The correct reference is forward Monte-Carlo simulation of the natural-history
regime (the paper's Proposition 1), which the test suite uses.
- **Why G-LMTP is gcomp-only in causatr.** A Young-style IPW estimator for a
*history-dependent* natural-value policy needs the ratio of the whole-trajectory
natural-history density to the observed density; positivity is fragile and the
variance explodes. The augmented g-computation route sidesteps this — which is
why grace periods route through the gcomp engine, while the contemporaneous
natural-value MTPs (shift/scale/ipsi) use the IPW density-ratio engine.
## Scope and limits
- **Discrete treatment only.** The augmentation enumerates the natural-history
support, which is finite only for a discrete exposure. Continuous treatments
are rejected (`shift()` / `scale_by()` are the continuous MTPs); the augmented
engine handles binary **and** ordinal/count.
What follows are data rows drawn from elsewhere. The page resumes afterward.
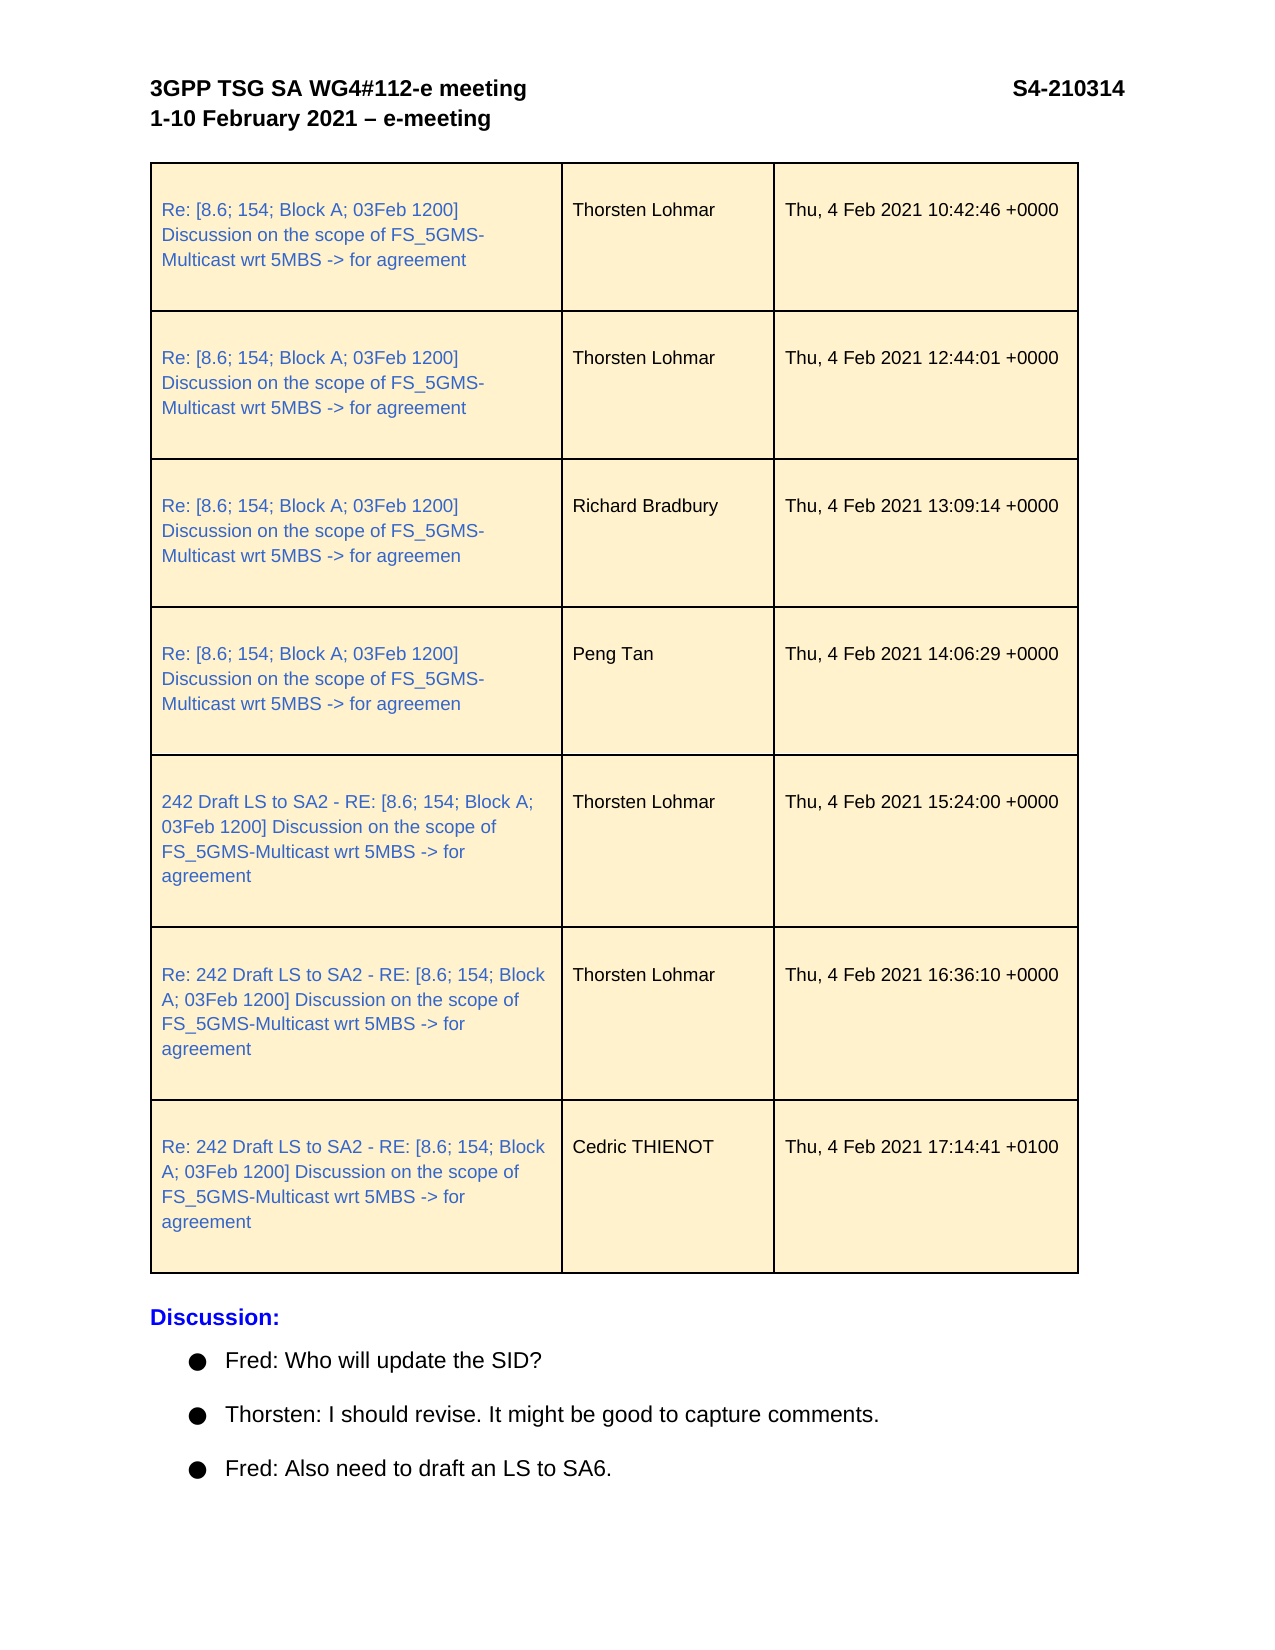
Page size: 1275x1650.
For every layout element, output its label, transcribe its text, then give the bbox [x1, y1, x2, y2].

table_cell Thorsten Lohmar [563, 164, 773, 310]
table_cell Re: 242 Draft LS to SA2 - RE: [8.6; 154; Block A; 03Feb 1200] Discussion on the scope of FS_5GMS-Multicast wrt 5MBS -> for agreement [152, 1101, 561, 1272]
table_cell Thu, 4 Feb 2021 10:42:46 +0000 [775, 164, 1077, 310]
table_cell Re: [8.6; 154; Block A; 03Feb 1200] Discussion on the scope of FS_5GMS-Multicast wrt 5MBS -> for agreemen [152, 608, 561, 753]
list Fred: Also need to draft an LS to SA6. [187, 1442, 1125, 1489]
table_cell Thorsten Lohmar [563, 312, 773, 458]
table_cell Thu, 4 Feb 2021 15:24:00 +0000 [775, 756, 1077, 926]
table_cell Thu, 4 Feb 2021 17:14:41 +0100 [775, 1101, 1077, 1272]
table_cell Re: [8.6; 154; Block A; 03Feb 1200] Discussion on the scope of FS_5GMS-Multicast wrt 5MBS -> for agreement [152, 312, 561, 458]
list Thorsten: I should revise. It might be good to capture comments. [187, 1388, 1125, 1435]
table_cell Thu, 4 Feb 2021 13:09:14 +0000 [775, 460, 1077, 606]
table_cell Thu, 4 Feb 2021 12:44:01 +0000 [775, 312, 1077, 458]
table_cell Thu, 4 Feb 2021 16:36:10 +0000 [775, 928, 1077, 1099]
list Fred: Who will update the SID? [187, 1334, 1125, 1381]
table_cell Thorsten Lohmar [563, 928, 773, 1099]
table_cell Re: [8.6; 154; Block A; 03Feb 1200] Discussion on the scope of FS_5GMS-Multicast wrt 5MBS -> for agreemen [152, 460, 561, 606]
table_cell Cedric THIENOT [563, 1101, 773, 1272]
table_cell Thorsten Lohmar [563, 756, 773, 926]
table_cell Richard Bradbury [563, 460, 773, 606]
text Discussion: [150, 1304, 1125, 1330]
table_cell Re: 242 Draft LS to SA2 - RE: [8.6; 154; Block A; 03Feb 1200] Discussion on the scope of FS_5GMS-Multicast wrt 5MBS -> for agreement [152, 928, 561, 1099]
table_cell Peng Tan [563, 608, 773, 753]
table_cell Thu, 4 Feb 2021 14:06:29 +0000 [775, 608, 1077, 753]
table_cell 242 Draft LS to SA2 - RE: [8.6; 154; Block A; 03Feb 1200] Discussion on the scope of FS_5GMS-Multicast wrt 5MBS -> for agreement [152, 756, 561, 926]
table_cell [152, 164, 561, 310]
- **Longitudinal g-computation only.** `grace_period()` / `carry_forward()` are
rejected under IPW / AIPW / matching and for point treatments.
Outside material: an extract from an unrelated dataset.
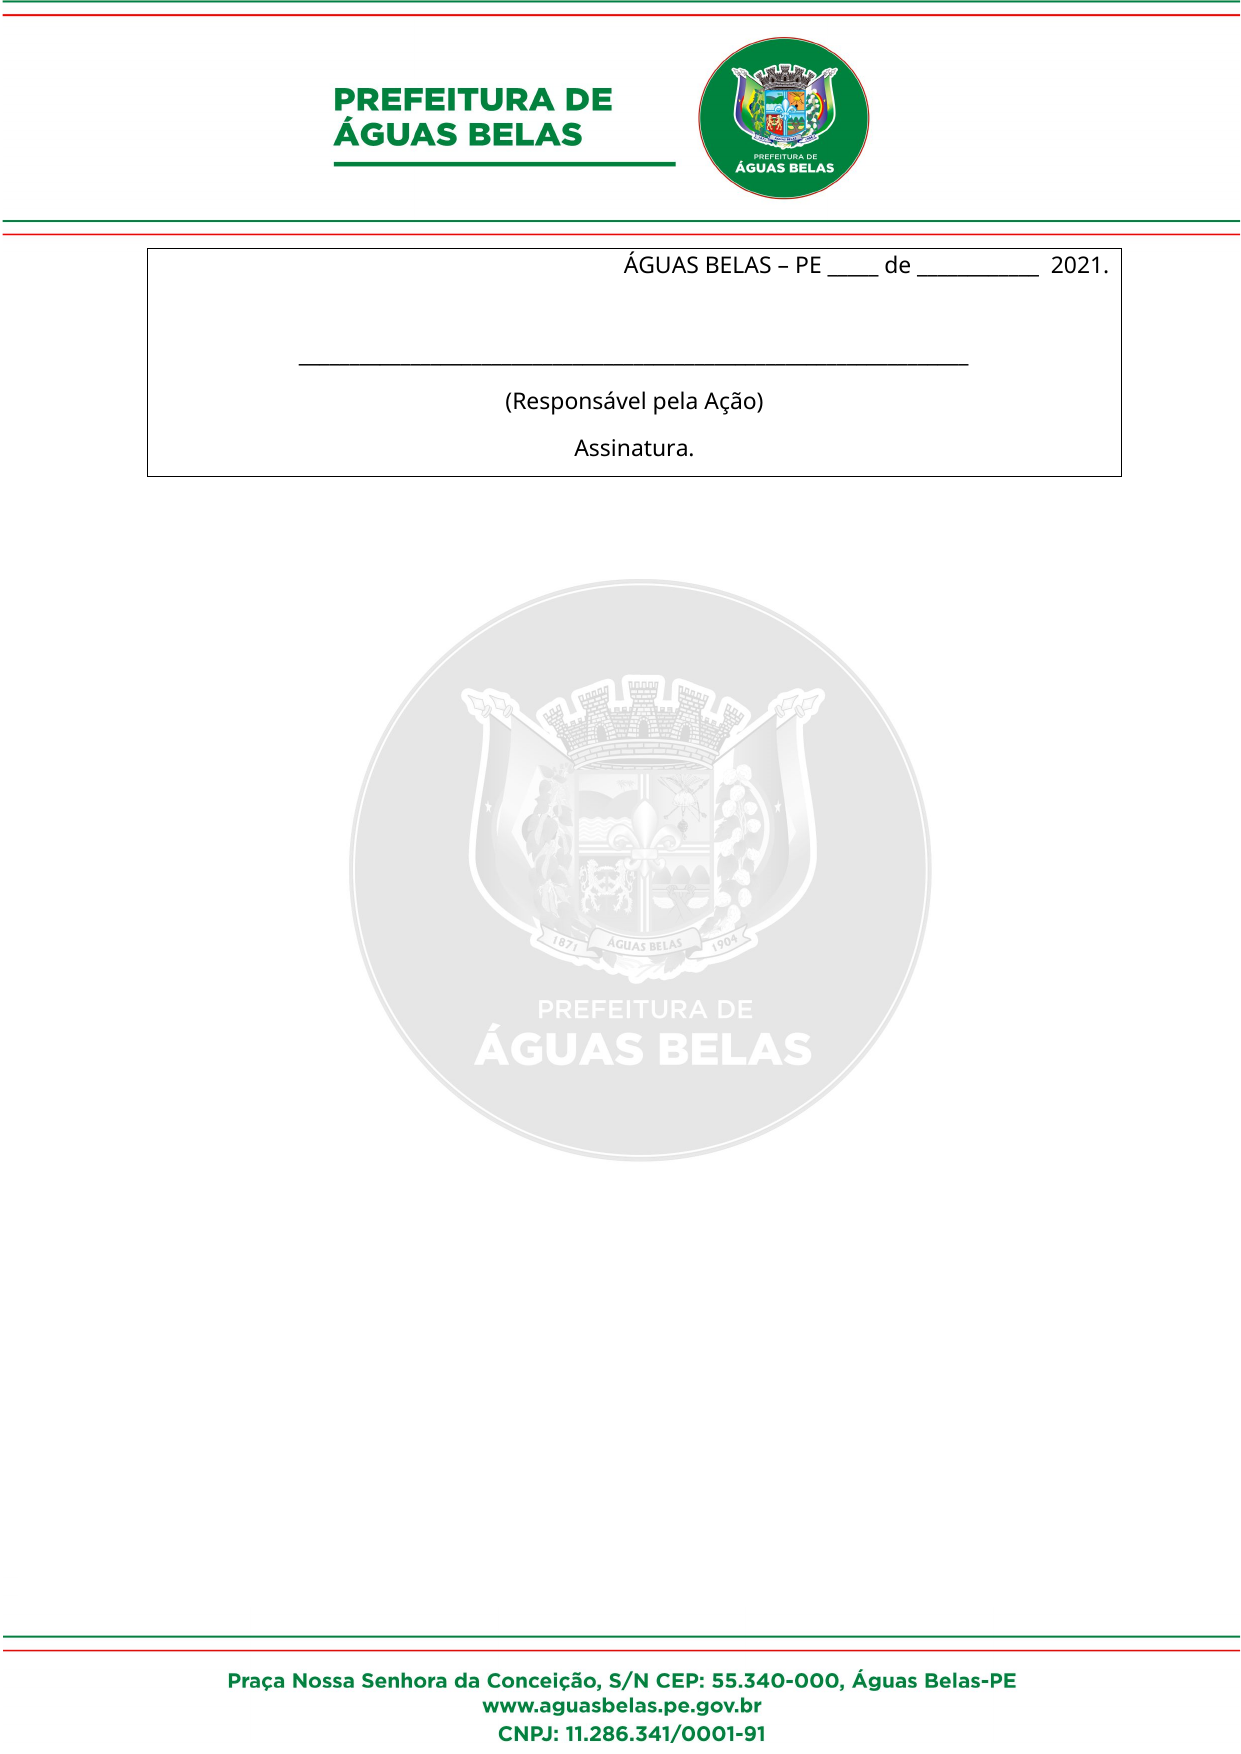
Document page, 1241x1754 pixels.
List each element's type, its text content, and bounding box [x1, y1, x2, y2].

picture [2, 0, 1241, 252]
picture [3, 277, 1241, 1743]
table_cell Eu, ______________________________________________________, responsável pela proposta submetida à Chamada Pública do Projeto Emergencial da Cultura – Incentivo Lei Aldir Blanc intitulada ______________________________________________________________________________________, portador(a) do RG:__________________(_________/______), inscrito(a) no CPF sob nº. _______._______._______-_____, residente e domiciliado(a) no endereço ___________________________________________________________ ________________________________________________________________________________________________, Águas Belas – PE, comprometo-me em responder por qualquer contradição jurídica que for apresentada na ação submetida, a exemplo de plágio, equívoco em atribuição de autoria, ou qualquer outro vício que comprometa a autoria, no todo ou em parte, do objeto da ação inscrita, bem como me responsabilizo por todo material exibido e declaro, ainda, que a ação inscrita não contém expressões, frases, imagens ou qualquer conteúdo discriminatório, de caráter preconceituoso, que fomente a violência ou que viole a Declaração dos Direitos Humanos. Declaro ainda que não sou servidor público, temporário ou terceirizados do MUNÍCIPIO DE ÁGUAS BELAS, ou cônjuge, membros da Comissão de Seleção das Propostas, não fui contemplado do Edital Chamada Pública n° 001/2020, PRÊMIO DE CULTURA - TODAS AS LINGUAGENS – LEI ALDIR BLANC e os que possuam cargos e não possuo cargos comissionados ou eletivos do executivo e legislativo municipal, sejam Instituições integrantes do “Sistema S” (SESC, SENAC, SESI, SENAI, SEST, SENAT, SEBRAE, SENAR, e outros). ÁGUAS BELAS – PE _____ de ____________ 2021. __________________________________________________________________ (Responsável pela Ação) Assinatura. [148, 249, 1121, 476]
- **Bootstrap variance.** The augmented-data sandwich is a planned future chunk;
`ci_method = "sandwich"` aborts and points to the bootstrap.
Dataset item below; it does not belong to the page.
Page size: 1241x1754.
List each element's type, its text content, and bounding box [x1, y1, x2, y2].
- **Nonlinear ordered policies** (e.g. a dose-escalation cap) are estimated
consistently once the dose enters the per-step model flexibly — see *Flexible
dose models* below.
## Flexible dose models for ordered treatments
By default the treatment enters every per-step outcome model as a **bare numeric**
main effect. For a binary treatment that is exactly saturated, but for an
**ordered / ordinal dose** a single linear slope can misspecify a non-monotone or
*kinked* counterfactual response — the canonical case being a *dose-escalation
cap*, whose policy is piecewise-linear in the dose. The bare-numeric plug-in then
carries a small but persistent asymptotic bias even though the augmented recursion
is exactly correct.
`treatment_form` lets the dose enter the per-step model via a transformed term,
while the policy still sets the *numeric* dose column — only the model's design
term changes:
```r
fit <- causat(
dose_data,
outcome = "Y", treatment = "dose",
confounders = ~ L0, confounders_tv = ~ L,
id = "id", time = "t", estimator = "gcomp",
treatment_form = ~ factor(dose) # or ~ splines::ns(dose, df = 3)
)
contrast(fit, interventions = list(d = grace_period(1L)),
ci_method = "bootstrap")
```
With `~ factor(dose)` each dose level carries its own coefficient, so a kinked
capped-dose response is recovered to sampling error rather than fit through one
slope. Lag terms expand automatically (`factor(dose)` → `factor(lag1_dose)`). The
flexible term is longitudinal-g-computation-only and benefits standard ICE
regimes (`static` / `shift` / `dynamic`) as much as natural-history policies. Under
`factor(dose)` an intervention must keep the dose within the observed levels (a
new level makes prediction fail); `splines::ns(dose, df)` extrapolates smoothly.
## References
Díaz I, Williams NT, Morzywołek P, Rudolph KE (2026). Modified treatment
policies that depend on the natural history of treatment. *arXiv:2605.24167*.
Díaz I, Williams N, Hoffman KL, Schenck EJ (2023). Non-parametric causal effects
based on longitudinal modified treatment policies. *Journal of the American
Statistical Association* 118:846–857.
Young JG, Hernán MA, Robins JM (2014). Identification, estimation and
approximation of risk under interventions that depend on the natural value of
treatment using observational data. *Epidemiologic Methods* 3:1–19.